Thanks, Doctor Herberger. Your words bring into focus how God can use these things to our benefit. We pray with you:

“O my dear Lord Jesus Christ, who said: ‘Pray, and it shall be given you; seek, and you shall find; knock, and it shall be opened unto you’; by virtue of this Your promise, O Lord, grant to me who pray not for gold or silver, but for a strong, firm faith. Let me find, for I seek not pleasure or worldly joy, but comfort and new life through Your blessed, comforting, wholesome word. Open unto me who knock. Nothing do I desire that the world counts great and high, for by such I am not made a hair’s breadth better before You: Instead, give me Your Holy Spirit to illumine my heart, strengthen and comfort me in my anguish and distress, preserve me in true faith and trust in Your grace until my end. Amen.”

His name is Emannuel

This has been a more eventful Advent and Christmastide than usual in the Peperkorn household. As you may have heard, we were (surprised and) overjoyed at the end of October to discover that Kathryn was pregnant. Our joy was turned to sorrow in mid-December as we learned that she had lost the baby.

It’s really hard to even describe this experience. The span of emotions, the sorrow, guilt, anger, frustration, and strange relief all rush together in one big glob of pain that is almost overwhelming. Miscarriages are so odd in our culture, because there is a sense where A) We shouldn’t talk about it; B) If we do talk about it, to try and minimize it; or C) To OVER engage the whole process, as though this is an opportunity to make some religious or political statement about abortion.

Kathryn and I lost a child (Nadia) four years ago, and so I thought this would ease the pain, or at least our understanding of the pain. But that is just not the case. Each grief is its own. Just as each child is different, so the loss of each child is different, even a child only eight weeks old.

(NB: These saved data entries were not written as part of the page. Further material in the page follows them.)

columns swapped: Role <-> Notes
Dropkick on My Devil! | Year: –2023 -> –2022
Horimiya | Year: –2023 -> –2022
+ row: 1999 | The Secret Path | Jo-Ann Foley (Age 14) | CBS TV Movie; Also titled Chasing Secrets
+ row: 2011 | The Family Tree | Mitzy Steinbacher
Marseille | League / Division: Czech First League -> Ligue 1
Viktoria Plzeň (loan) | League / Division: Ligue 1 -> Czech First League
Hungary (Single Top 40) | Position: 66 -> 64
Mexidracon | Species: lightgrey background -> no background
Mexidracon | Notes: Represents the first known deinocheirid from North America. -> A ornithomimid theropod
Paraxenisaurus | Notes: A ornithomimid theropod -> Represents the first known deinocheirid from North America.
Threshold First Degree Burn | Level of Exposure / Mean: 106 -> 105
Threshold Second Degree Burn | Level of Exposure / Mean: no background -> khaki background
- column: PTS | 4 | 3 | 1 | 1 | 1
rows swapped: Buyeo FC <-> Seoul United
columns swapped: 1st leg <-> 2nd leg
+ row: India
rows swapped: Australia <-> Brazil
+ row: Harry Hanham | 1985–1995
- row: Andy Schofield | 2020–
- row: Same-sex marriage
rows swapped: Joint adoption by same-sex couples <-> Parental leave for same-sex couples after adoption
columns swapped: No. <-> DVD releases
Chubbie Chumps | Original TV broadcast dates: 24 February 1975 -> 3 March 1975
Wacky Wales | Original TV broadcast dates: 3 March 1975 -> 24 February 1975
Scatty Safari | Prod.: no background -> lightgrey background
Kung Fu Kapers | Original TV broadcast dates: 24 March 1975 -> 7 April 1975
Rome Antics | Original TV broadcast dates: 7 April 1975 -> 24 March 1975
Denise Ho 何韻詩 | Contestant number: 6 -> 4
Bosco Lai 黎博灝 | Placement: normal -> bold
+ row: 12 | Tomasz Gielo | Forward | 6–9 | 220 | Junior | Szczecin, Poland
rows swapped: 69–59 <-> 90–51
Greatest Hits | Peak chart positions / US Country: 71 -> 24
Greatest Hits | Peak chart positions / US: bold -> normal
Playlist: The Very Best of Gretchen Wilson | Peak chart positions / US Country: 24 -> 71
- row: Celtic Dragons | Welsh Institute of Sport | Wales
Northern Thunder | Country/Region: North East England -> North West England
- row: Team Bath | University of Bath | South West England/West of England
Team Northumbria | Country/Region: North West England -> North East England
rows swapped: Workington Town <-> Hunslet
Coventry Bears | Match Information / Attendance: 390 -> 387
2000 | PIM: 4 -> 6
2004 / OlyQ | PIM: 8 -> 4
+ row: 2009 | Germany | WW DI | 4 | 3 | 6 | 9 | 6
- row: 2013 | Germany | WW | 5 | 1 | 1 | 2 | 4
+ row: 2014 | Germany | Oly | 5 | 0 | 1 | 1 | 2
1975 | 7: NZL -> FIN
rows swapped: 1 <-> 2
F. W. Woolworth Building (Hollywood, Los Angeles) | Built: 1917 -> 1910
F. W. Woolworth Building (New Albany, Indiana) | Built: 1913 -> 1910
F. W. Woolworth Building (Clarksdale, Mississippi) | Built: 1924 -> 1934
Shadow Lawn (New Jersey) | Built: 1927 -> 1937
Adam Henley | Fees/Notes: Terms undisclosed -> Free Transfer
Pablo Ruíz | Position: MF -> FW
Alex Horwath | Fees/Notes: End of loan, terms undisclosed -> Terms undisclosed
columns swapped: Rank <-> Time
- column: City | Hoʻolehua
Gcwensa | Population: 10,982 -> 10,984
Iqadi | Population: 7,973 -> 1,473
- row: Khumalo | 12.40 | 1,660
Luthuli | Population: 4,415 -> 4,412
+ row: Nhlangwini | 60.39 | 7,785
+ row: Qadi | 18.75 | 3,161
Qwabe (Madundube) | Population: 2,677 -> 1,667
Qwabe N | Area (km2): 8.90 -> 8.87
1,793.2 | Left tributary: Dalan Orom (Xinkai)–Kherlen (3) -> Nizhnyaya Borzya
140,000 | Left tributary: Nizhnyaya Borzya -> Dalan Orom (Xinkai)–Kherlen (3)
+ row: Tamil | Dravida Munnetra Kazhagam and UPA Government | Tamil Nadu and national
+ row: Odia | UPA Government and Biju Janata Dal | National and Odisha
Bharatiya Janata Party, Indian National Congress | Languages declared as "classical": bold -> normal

Part of Kathryn’s fear I think is that I will fall into another depression. Nadia’s death was the beginning of a long downward slope for me last time, so that’s a pretty reasonable fear on her part. It is so easy in this life to take one tragic event and allow it to escalate into a holocaust.

But it does not have to be so. Past history does not guarantee future events. While it may be a decent predictor sometimes, it can also serve to create self-fulfilling prophecies. There are a lot of things different from four years ago for us:

1. We are much more aware of God’s mercy in taking are of our family. He has seen us through this and more.

2. We are both more aware of our medical needs, moods, and the “signs” when things aren’t going quite right.

3. Our support group(s) of family, friends, church, etc., has been wonderful. They were all good last time, too, but I think everyone is a little more aware of what’s happening now.

So be at peace, friends! The Lord is with you. I will be back in the swing of writing again soon.